• [EXERCISE DIRECTIONS]: Please give back each line below unchanged; none of the pictures should appear.

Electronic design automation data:
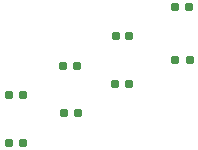
<source format=gbr>
%TF.GenerationSoftware,KiCad,Pcbnew,8.0.8*%
%TF.CreationDate,2025-02-10T02:06:15-08:00*%
%TF.ProjectId,514_FinalProject,3531345f-4669-46e6-916c-50726f6a6563,rev?*%
%TF.SameCoordinates,Original*%
%TF.FileFunction,Paste,Top*%
%TF.FilePolarity,Positive*%
%FSLAX46Y46*%
G04 Gerber Fmt 4.6, Leading zero omitted, Abs format (unit mm)*
G04 Created by KiCad (PCBNEW 8.0.8) date 2025-02-10 02:06:15*
%MOMM*%
%LPD*%
G01*
G04 APERTURE LIST*
G04 Aperture macros list*
%AMRoundRect*
0 Rectangle with rounded corners*
0 $1 Rounding radius*
0 $2 $3 $4 $5 $6 $7 $8 $9 X,Y pos of 4 corners*
0 Add a 4 corners polygon primitive as box body*
4,1,4,$2,$3,$4,$5,$6,$7,$8,$9,$2,$3,0*
0 Add four circle primitives for the rounded corners*
1,1,$1+$1,$2,$3*
1,1,$1+$1,$4,$5*
1,1,$1+$1,$6,$7*
1,1,$1+$1,$8,$9*
0 Add four rect primitives between the rounded corners*
20,1,$1+$1,$2,$3,$4,$5,0*
20,1,$1+$1,$4,$5,$6,$7,0*
20,1,$1+$1,$6,$7,$8,$9,0*
20,1,$1+$1,$8,$9,$2,$3,0*%
G04 Aperture macros list end*
%ADD10RoundRect,0.155000X0.212500X0.155000X-0.212500X0.155000X-0.212500X-0.155000X0.212500X-0.155000X0*%
%ADD11RoundRect,0.160000X-0.197500X-0.160000X0.197500X-0.160000X0.197500X0.160000X-0.197500X0.160000X0*%
G04 APERTURE END LIST*
D10*
%TO.C,C4*%
X126135000Y-83000000D03*
X125000000Y-83000000D03*
%TD*%
%TO.C,C1*%
X112067500Y-90500000D03*
X110932500Y-90500000D03*
%TD*%
%TO.C,C3*%
X121067500Y-85500000D03*
X119932500Y-85500000D03*
%TD*%
D11*
%TO.C,R1*%
X110902500Y-94500000D03*
X112097500Y-94500000D03*
%TD*%
%TO.C,R3*%
X119902500Y-89500000D03*
X121097500Y-89500000D03*
%TD*%
%TO.C,R2*%
X115567500Y-92000000D03*
X116762500Y-92000000D03*
%TD*%
%TO.C,R4*%
X125000000Y-87500000D03*
X126195000Y-87500000D03*
%TD*%
D10*
%TO.C,C2*%
X116635000Y-88000000D03*
X115500000Y-88000000D03*
%TD*%
M02*

</source>
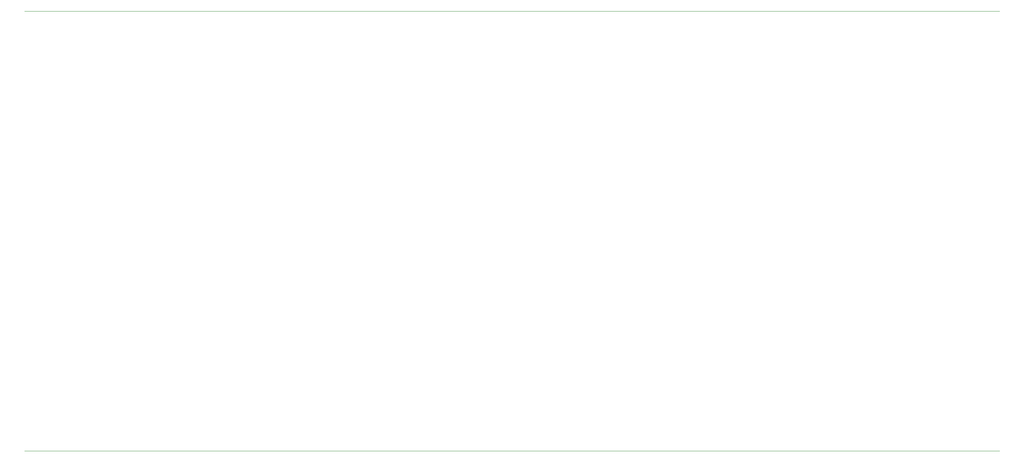
<source format=gbr>
%TF.GenerationSoftware,KiCad,Pcbnew,(6.0.6-1)-1*%
%TF.CreationDate,2022-07-19T11:22:44+08:00*%
%TF.ProjectId,34a,3334612e-6b69-4636-9164-5f7063625858,3.1*%
%TF.SameCoordinates,PX7616b68PY48ab840*%
%TF.FileFunction,Other,User*%
%FSLAX46Y46*%
G04 Gerber Fmt 4.6, Leading zero omitted, Abs format (unit mm)*
G04 Created by KiCad (PCBNEW (6.0.6-1)-1) date 2022-07-19 11:22:44*
%MOMM*%
%LPD*%
G01*
G04 APERTURE LIST*
%ADD10C,0.100000*%
G04 APERTURE END LIST*
D10*
X-78740000Y-69215000D02*
X143510000Y-69215000D01*
X-78740000Y31115000D02*
X143510000Y31115000D01*
M02*

</source>
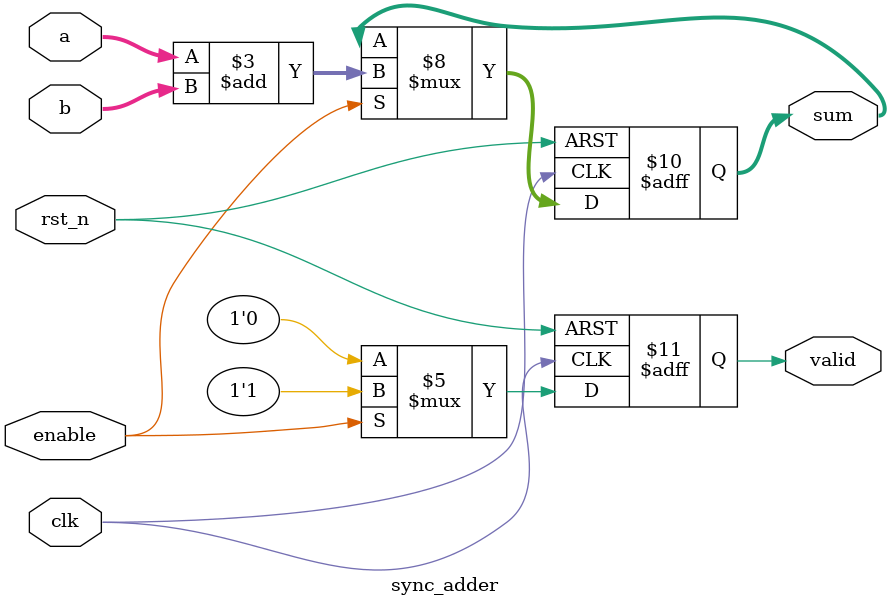
<source format=v>
`timescale 1ns / 1ps

module sync_adder #(
    parameter WIDTH = 8  // 데이터 폭
)(
    input  wire                clk,      // 클럭 신호
    input  wire                rst_n,    // 리셋 신호 (active low)
    input  wire                enable,   // 인에이블 신호
    input  wire [WIDTH-1:0]    a,        // 첫 번째 입력
    input  wire [WIDTH-1:0]    b,        // 두 번째 입력
    output reg  [WIDTH:0]      sum,      // 출력 (캐리 포함)
    output reg                 valid     // 출력 유효 신호
);

    always @(posedge clk or negedge rst_n) begin
        if (!rst_n) begin
            sum   <= {(WIDTH+1){1'b0}};
            valid <= 1'b0;
        end else if (enable) begin
            sum   <= a + b;
            valid <= 1'b1;
        end else begin
            valid <= 1'b0;
        end
    end

endmodule

</source>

• [SOLVED EXERCISE]:
<source format=gbr>
%TF.GenerationSoftware,KiCad,Pcbnew,8.0.8*%
%TF.CreationDate,2025-02-10T02:06:15-08:00*%
%TF.ProjectId,514_FinalProject,3531345f-4669-46e6-916c-50726f6a6563,rev?*%
%TF.SameCoordinates,Original*%
%TF.FileFunction,Paste,Top*%
%TF.FilePolarity,Positive*%
%FSLAX46Y46*%
G04 Gerber Fmt 4.6, Leading zero omitted, Abs format (unit mm)*
G04 Created by KiCad (PCBNEW 8.0.8) date 2025-02-10 02:06:15*
%MOMM*%
%LPD*%
G01*
G04 APERTURE LIST*
G04 Aperture macros list*
%AMRoundRect*
0 Rectangle with rounded corners*
0 $1 Rounding radius*
0 $2 $3 $4 $5 $6 $7 $8 $9 X,Y pos of 4 corners*
0 Add a 4 corners polygon primitive as box body*
4,1,4,$2,$3,$4,$5,$6,$7,$8,$9,$2,$3,0*
0 Add four circle primitives for the rounded corners*
1,1,$1+$1,$2,$3*
1,1,$1+$1,$4,$5*
1,1,$1+$1,$6,$7*
1,1,$1+$1,$8,$9*
0 Add four rect primitives between the rounded corners*
20,1,$1+$1,$2,$3,$4,$5,0*
20,1,$1+$1,$4,$5,$6,$7,0*
20,1,$1+$1,$6,$7,$8,$9,0*
20,1,$1+$1,$8,$9,$2,$3,0*%
G04 Aperture macros list end*
%ADD10RoundRect,0.155000X0.212500X0.155000X-0.212500X0.155000X-0.212500X-0.155000X0.212500X-0.155000X0*%
%ADD11RoundRect,0.160000X-0.197500X-0.160000X0.197500X-0.160000X0.197500X0.160000X-0.197500X0.160000X0*%
G04 APERTURE END LIST*
D10*
%TO.C,C4*%
X126135000Y-83000000D03*
X125000000Y-83000000D03*
%TD*%
%TO.C,C1*%
X112067500Y-90500000D03*
X110932500Y-90500000D03*
%TD*%
%TO.C,C3*%
X121067500Y-85500000D03*
X119932500Y-85500000D03*
%TD*%
D11*
%TO.C,R1*%
X110902500Y-94500000D03*
X112097500Y-94500000D03*
%TD*%
%TO.C,R3*%
X119902500Y-89500000D03*
X121097500Y-89500000D03*
%TD*%
%TO.C,R2*%
X115567500Y-92000000D03*
X116762500Y-92000000D03*
%TD*%
%TO.C,R4*%
X125000000Y-87500000D03*
X126195000Y-87500000D03*
%TD*%
D10*
%TO.C,C2*%
X116635000Y-88000000D03*
X115500000Y-88000000D03*
%TD*%
M02*

</source>
<source format=gbr>
%TF.GenerationSoftware,KiCad,Pcbnew,(6.0.6-1)-1*%
%TF.CreationDate,2022-07-19T11:22:44+08:00*%
%TF.ProjectId,34a,3334612e-6b69-4636-9164-5f7063625858,3.1*%
%TF.SameCoordinates,PX7616b68PY48ab840*%
%TF.FileFunction,Other,User*%
%FSLAX46Y46*%
G04 Gerber Fmt 4.6, Leading zero omitted, Abs format (unit mm)*
G04 Created by KiCad (PCBNEW (6.0.6-1)-1) date 2022-07-19 11:22:44*
%MOMM*%
%LPD*%
G01*
G04 APERTURE LIST*
%ADD10C,0.100000*%
G04 APERTURE END LIST*
D10*
X-78740000Y-69215000D02*
X143510000Y-69215000D01*
X-78740000Y31115000D02*
X143510000Y31115000D01*
M02*

</source>
<source format=v>
`timescale 1ns / 1ps

module sync_adder #(
    parameter WIDTH = 8  // 데이터 폭
)(
    input  wire                clk,      // 클럭 신호
    input  wire                rst_n,    // 리셋 신호 (active low)
    input  wire                enable,   // 인에이블 신호
    input  wire [WIDTH-1:0]    a,        // 첫 번째 입력
    input  wire [WIDTH-1:0]    b,        // 두 번째 입력
    output reg  [WIDTH:0]      sum,      // 출력 (캐리 포함)
    output reg                 valid     // 출력 유효 신호
);

    always @(posedge clk or negedge rst_n) begin
        if (!rst_n) begin
            sum   <= {(WIDTH+1){1'b0}};
            valid <= 1'b0;
        end else if (enable) begin
            sum   <= a + b;
            valid <= 1'b1;
        end else begin
            valid <= 1'b0;
        end
    end

endmodule

</source>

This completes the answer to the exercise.